Mr Raymond notoriously cut R&D into renewable energy on the grounds that none of the alternatives to oil and gas could be commercially viable. Exxon still has no investments in wind, solar, or nuclear energy. But it is highlighting its joint ventures with Toyota and Caterpillar researching ways to improve fuel and engine systems.
It has joined the European Union's CO2 Remove project, looking at ways to capture and store carbon dioxide emissions from power stations. It has promised $100m (£51m, €77m) over 10 years to Stanford University's Global Climate and Energy Project, conducting early-stage research into potential future energy sources.
It has also moved a long way in its engagement with the debate over the right response to global warming. Many of the fiercest attacks on Exxon came over its support for think-tanks and lobby groups that challenged the scientific consensus on global warming, such as the Competitive Enterprise Institute.
Last month the Union of Concerned Scientists, an environmental campaign group, published a report arguing that "to serve its corporate interests, ExxonMobil has built a vast echo chamber of seemingly independent groups with the express purpose of spreading disinformation about global warming".
Ms Stuewer rejects the charge that Exxon has supported "junk science" on climate change, saying its arguments have been over policy responses, not the scientific evidence. "Often organisations have been characterised as sceptical on the issue of climate when their comments have really been focused on Kyoto as a policy," she says. "We need to be clear that questioning whether Kyoto is the right approach to climatepolicy is not and should not be synonymous with being a climate sceptic."
Exxon has long supported serious climate science, she says, at institutions such as the Massachusetts Institute of Technology, Columbia, and Britain's Hadley Centre.
But it has recently dropped its funding for several groups, including the CEI, and taken up support for others, including Resources for the Future, a non-partisan think-tank.
But despite this shift, Exxon still categorises climate change as a "century-scale problem" issue and advises that policy responses "start gradually and learn along the way".

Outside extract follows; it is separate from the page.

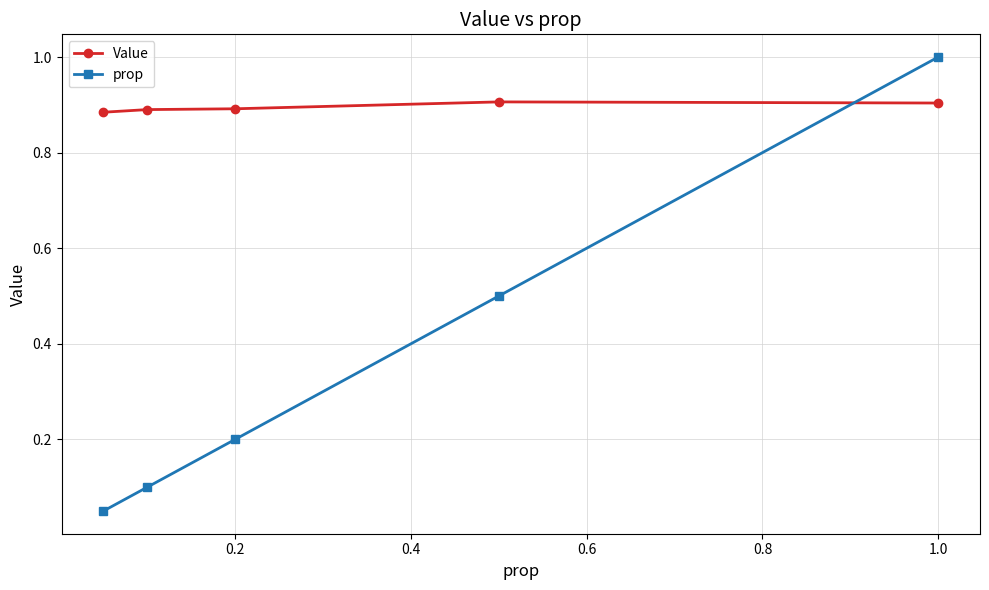

Which series has the largest total across all categories?

Value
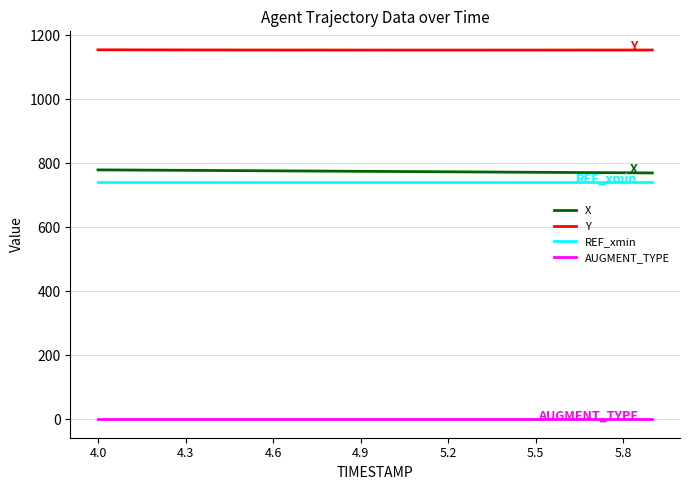

True or false: AUGMENT_TYPE and X intersect in this chart.

False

That runs counter to the view of the urgency of global warming taken by the scientists of the Intergovernmental Panel on Climate Change, the body convened by the United Nations to advise on global warming. Its report, drawing on the work of 2,500 climate scientists over the past six years, will warn that climate changes are already taking place and will accelerate. As a result, Rajendra Pachauri, IPPC chairman, has advised cutting emissions quickly and substantially.
Charlie Kronick, senior policy adviser at Greenpeace, says: "If [Exxon] is taking this position [that there is time to gradually decrease emissions over several decades] they can't be serious. The science tells us very clearly the problem is urgent.
"This isn't a long-term problem," he says. "Scientists are telling us we have 10 to 20 years to take action against climate change."
Exxon has also not yet formed a view about which policies it would advocate. As it admits, its support risks putting the kiss of death on any proposal.
Inside the company, policy options are being debated, and Exxon has set out principles that should guide policy. These say, among others, that it should promote global participation, maximise the use of markets to promote efficiency and be as transparent as possible for both businesses and consumers.
But Ms Stuewer gives a pointer towards what Exxon might eventually support. "I think we've been fairly consistent in our position that target-setting, as embodied in the Kyoto protocol, had some pretty serious flaws. Among them is that it does not seem to be an effective way to bring the developing world into participating in greenhouse gas emission reductions," she says.
"Cap-setting is extremely difficult, both practically and politically. Mistakes in that process can end up producing volatility - and that volatility makes investment planning very difficult."